The Steve Bell cartoon in yesterday’s Guardian caused a fairly predictable reaction. SNP supporters and Yes voters were offended, some Guardian journalists drew ludicrous defensive comparisons citing Charlie Hebdo – as if people had called for Bell to be beheaded, rather than just expressed the opinion that the cartoon was nasty and racist – and lovers of comedy went off scratching their heads after fruitless attempts to understand what the joke was supposed to be.
(“It’s a quote!”, shouted quite a few people, naming about a dozen different historical figures as the alleged source of a line about trying everything once, but none of them offering anything by way of explanation on how that was connected to any comment or policy of Nicola Sturgeon’s or the SNP’s.)
Anyone naively thinking that the publication of the cartoon was just an unfortunate lapse or oversight will have been disappointed by today’s paper, which carries another painfully unfunny and incomprehensible Nat-bashing effort from Bell, although this time the offence is limited to the portrayal of Sturgeon and Alex Salmond as a pair of stereotypical kilt-wearing Jocks.
(The caption explains the strip as being purportedly about “Salmond and Sturgeon’s Highland fling”, but we haven’t a clue what that’s supposed to mean. We’re not aware of them having visited the Highlands recently and we can’t think of any characteristic of full fiscal autonomy that resembles a traditional dance.)
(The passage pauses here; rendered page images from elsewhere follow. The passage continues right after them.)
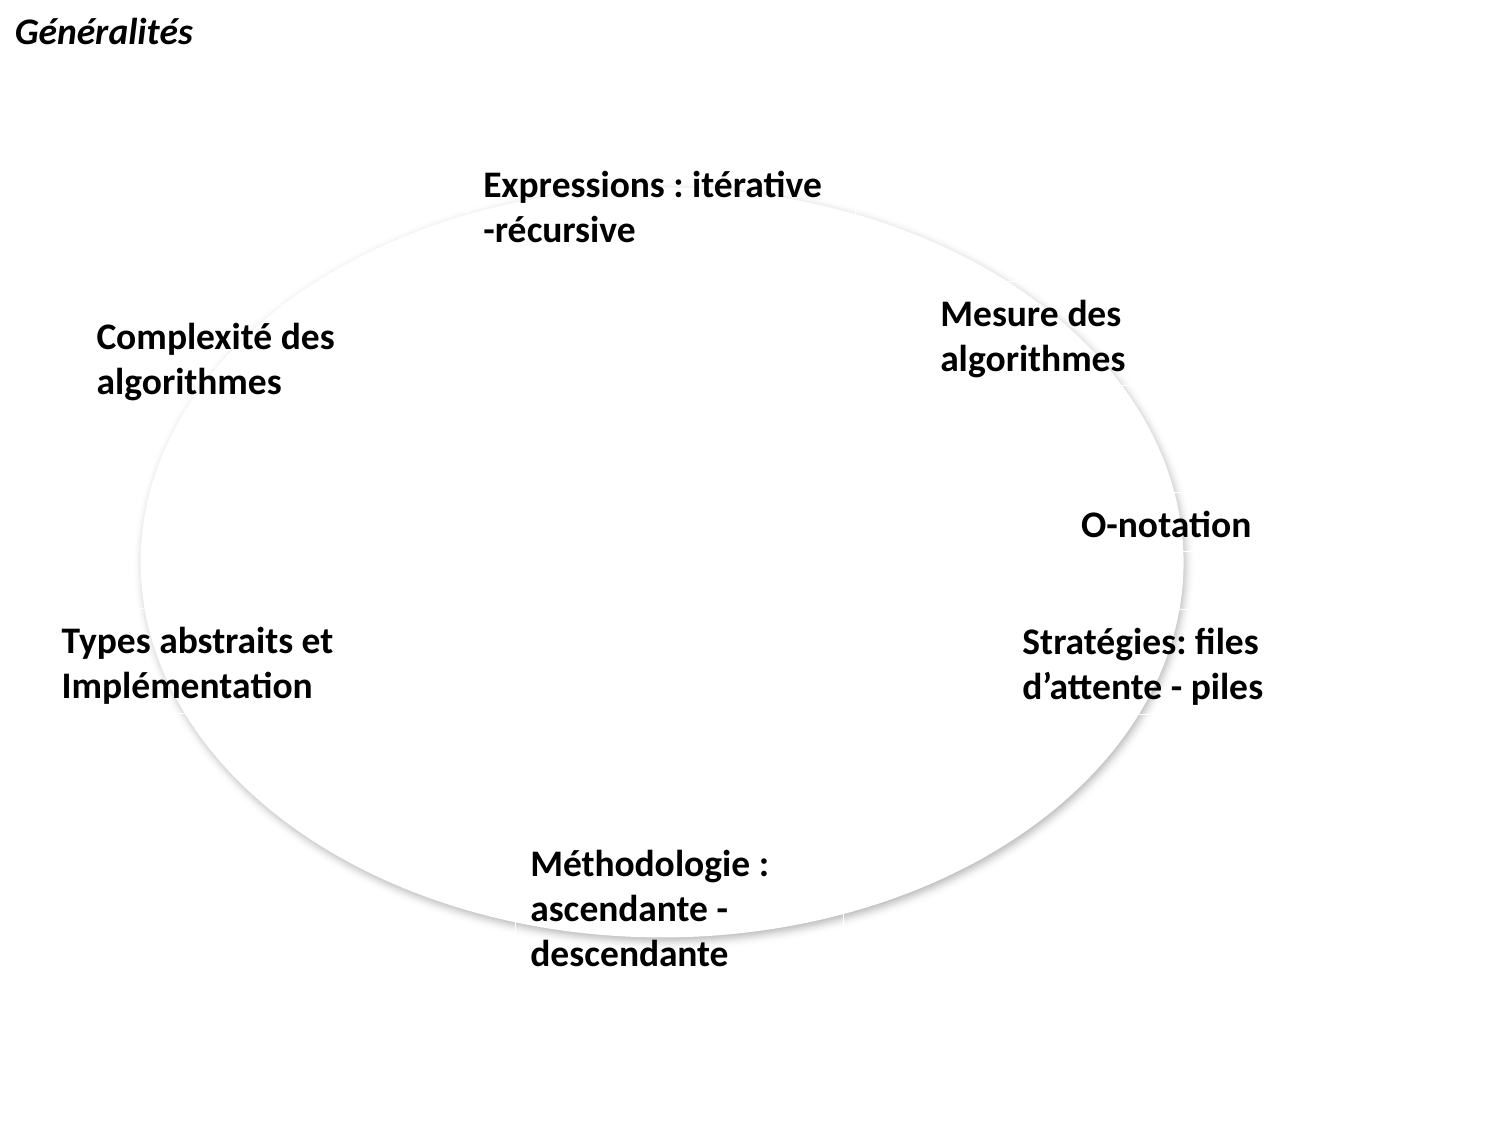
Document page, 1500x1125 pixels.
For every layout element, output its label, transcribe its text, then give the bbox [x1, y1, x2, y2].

text_box O-notation [1066, 492, 1301, 552]
text_box Types abstraits et Implémentation [46, 608, 375, 714]
text_box Généralités [0, 0, 446, 60]
text_box Méthodologie : ascendante - descendante [515, 831, 844, 982]
text_box Mesure des algorithmes [925, 281, 1254, 386]
text_box [138, 212, 1186, 925]
text_box Complexité des algorithmes [81, 304, 411, 410]
text_box Expressions : itérative -récursive [468, 152, 856, 258]
text_box Stratégies: files d’attente - piles [1007, 609, 1336, 715]
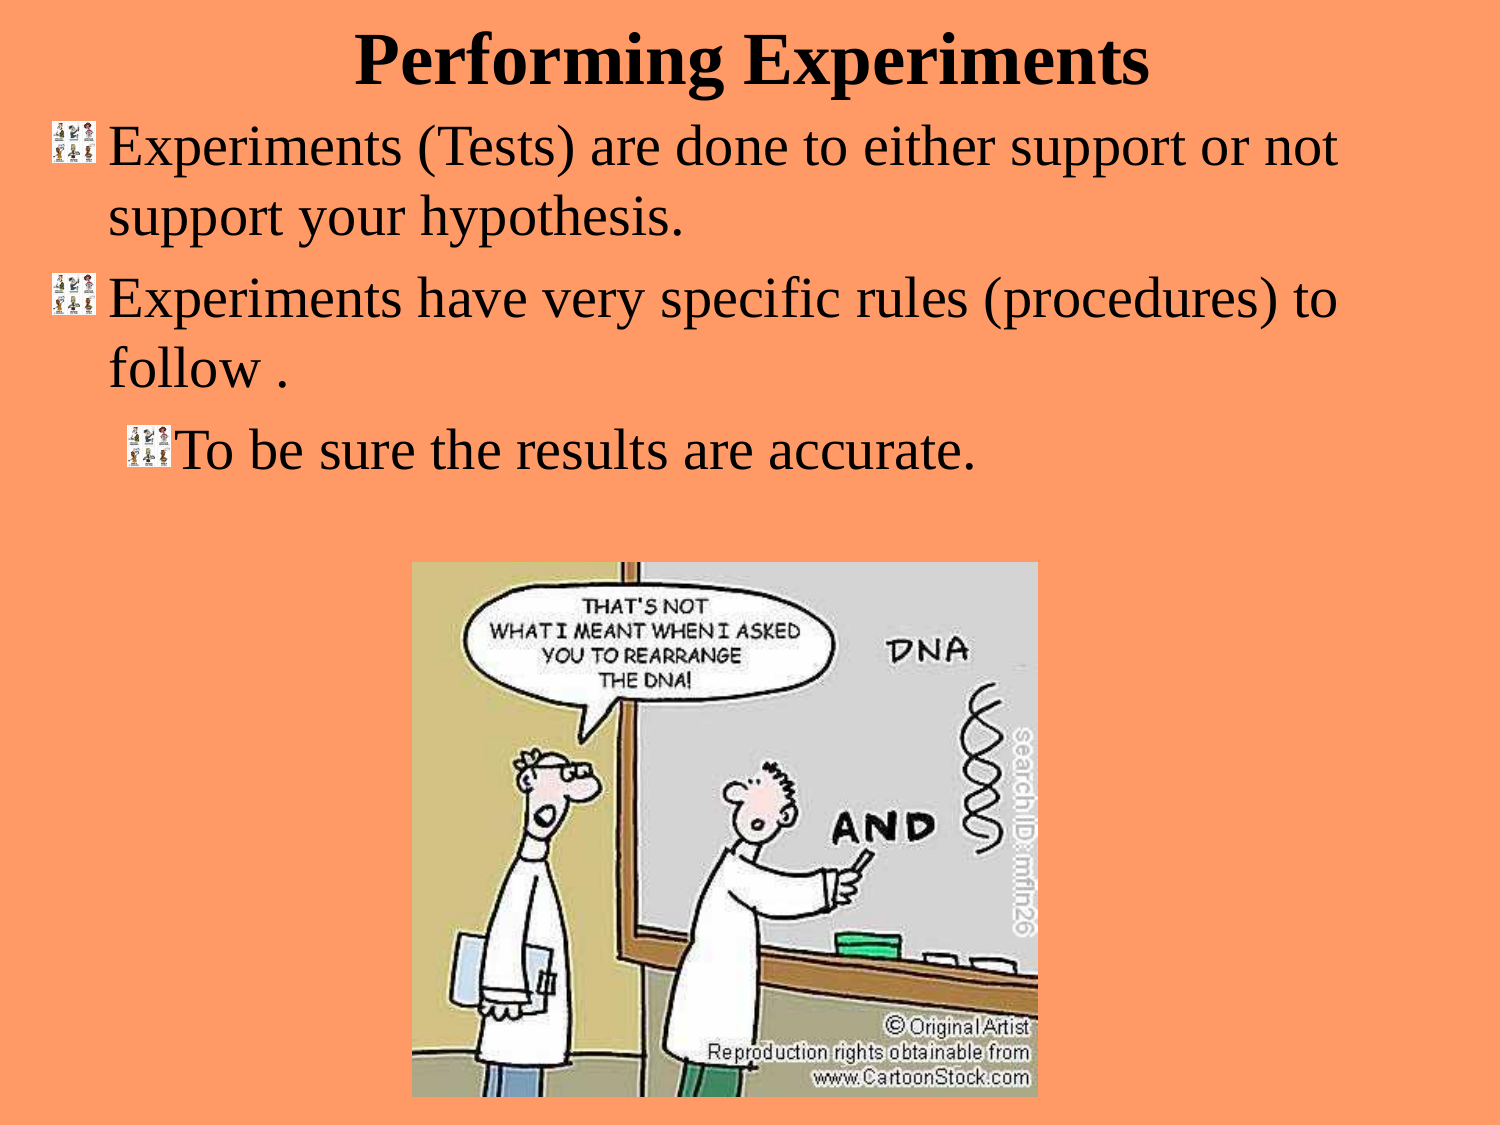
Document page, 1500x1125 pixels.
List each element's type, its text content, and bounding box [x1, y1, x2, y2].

picture [412, 562, 1038, 1098]
picture [52, 121, 96, 163]
title Performing Experiments [87, 50, 1438, 99]
list Experiments (Tests) are done to either support or not support your hypothesis. Experiments have very specific rules (procedures) to follow . To be sure the results are accurate. [37, 99, 1475, 625]
picture [127, 425, 171, 467]
picture [52, 273, 96, 315]
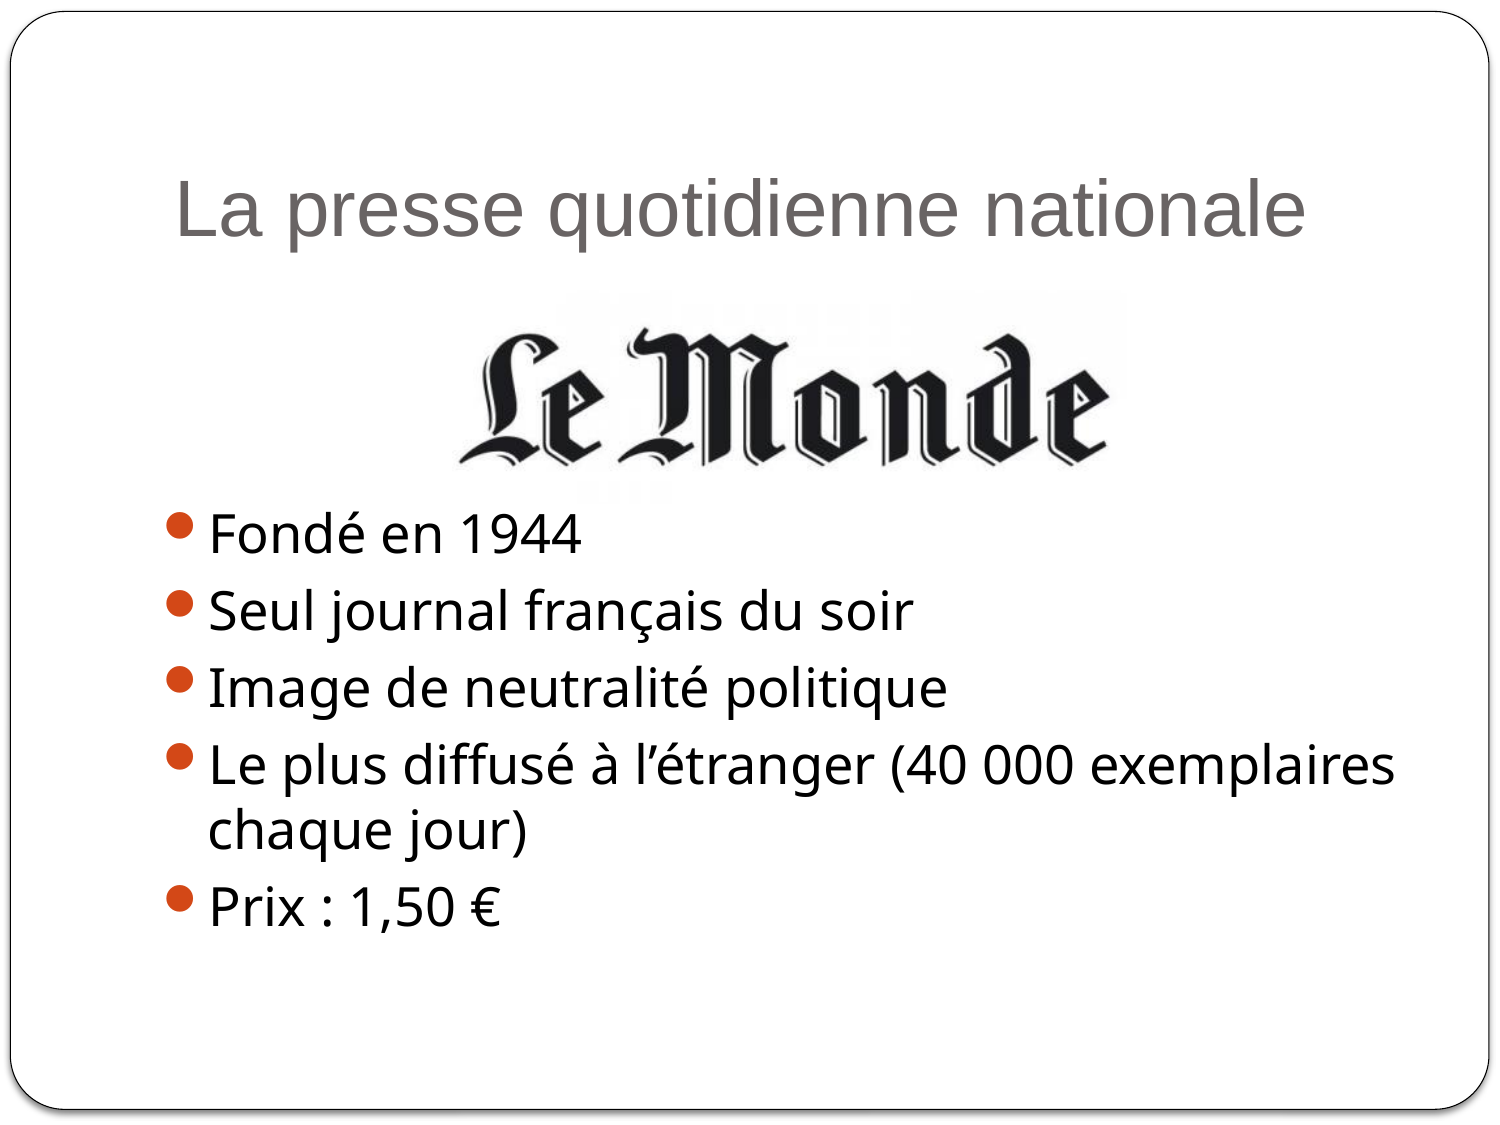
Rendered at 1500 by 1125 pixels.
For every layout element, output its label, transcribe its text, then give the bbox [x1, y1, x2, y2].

list Fondé en 1944 Seul journal français du soir Image de neutralité politique Le plus diffusé à l’étranger (40 000 exemplaires chaque jour) Prix : 1,50 € [147, 337, 1426, 988]
title La presse quotidienne nationale [159, 148, 1426, 269]
picture [442, 290, 1127, 504]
Unionists, meanwhile, indignantly pointed out to some complainants that attacking the SNP isn’t the same thing as attacking Scots as a whole. But as media hysteria about the apparently-unconscionable prospect of Scottish MPs influencing a UK government reaches fever pitch, that distinction is getting less and less meaninfgul.
45% of Scots voted Yes in the independence referendum, and most opinion polls show a higher percentage than that planning to vote for the SNP at this May’s general election. Those two groups are not identical – a sizeable minority (typically 15-20%) of SNP supporters oppose independence, and a significant number of supporters of other parties voted Yes last September.
The most recent Lord Ashcroft polls – conducted in areas which voted No in the referendum – found that only 42% of respondents said they definitely wouldn’t vote for the SNP (page 8). His previous poll, of largely Yes-supporting areas, found just 33% saying they definitely wouldn’t back the Nats (also page 8).
What we can deduce from all the above data is that a clear majority of Scots either already do vote for the SNP or are prepared to consider doing so. And what that in turn means, by an inevitable process of arithmetic, is that crass, insulting depictions of the SNP in fact are attacks on most – though not all – Scots.
So when the likes of Bell suggest, as he did last November, that Sturgeon leads a party that’s akin to the Nazis, that’s a much wider jibe than it seems.
(Again we’re left bemused by the “joke”. We get the first frame – mocking the SNP’s relentless positivity – and also the second frame about ludicrous political language, but we can’t for the life of us work out how that then leads to the “National Socialism” punchline. The Nazis weren’t exactly known for their sunny, upbeat rhetoric.)
The message blaring out of England all this year has been that Scots have no right to exert democratic political influence in the UK Parliament by voting for the parties they like. The right-wing media shrieks in outrage about “Tartan Stalinism” being imposed on the English if SNP votes let Ed Miliband in, while Labour clubs Scots over the head about how voting SNP will let the Tories in.
The tone results in demented headlines like this one in today’s Mirror:
Both sides of the media and all the Westminster parties chip in with similar words – menace, destruction, danger, terrifying, doomsday – to refer to a peaceful democratic process by which voters and parties pursue legitimate political aims.
The whole of Scotland is “othered”, turned from UK citizens into a sinister insurgency, an invading force, the barbarians at the gates. Scots are stupid savages, an inferior species of beasts which cannot be reasoned with:
Iain Macwhirter in today’s Herald calls it a “vile witch-hunt”, and he’s not overstating it. All sides, for their own reasons, are desperately trying to portray a vote for the SNP as a reckless, borderline terrorist act, for no other reason than that neither Labour nor the Tories can command enough support to secure a majority, even under a First Past The Post electoral system that grants absolute power on 35% of the vote.
In 2013 Steve Bell had suggested that Scotland – expressly the whole country, not the SNP – should “go and [—-] itself”, with nobody left in any doubt as to which word was being obscured.
The rest of the UK – the country which just months ago was begging Scotland to stay – has now joined in, because Scots foolishly heeded the pleas that they should remain in the United Kingdom and play a full part in its governance. Yet the moment they showed the slightest sign of doing so, they’ve been drowned in vitriol.
We suspect that if there’s a second independence referendum – and that event seems closer with every passing day – a “lovebombing” strategy will be rather less effective. And for that, if not for his services to comedy, we’ll owe Steve Bell a debt of gratitude. So we urge angry readers not to demand his silencing by the Guardian – censorship is wrong. Je suis Stevie.
And to Bell himself we say only this: keep ’em coming, champ.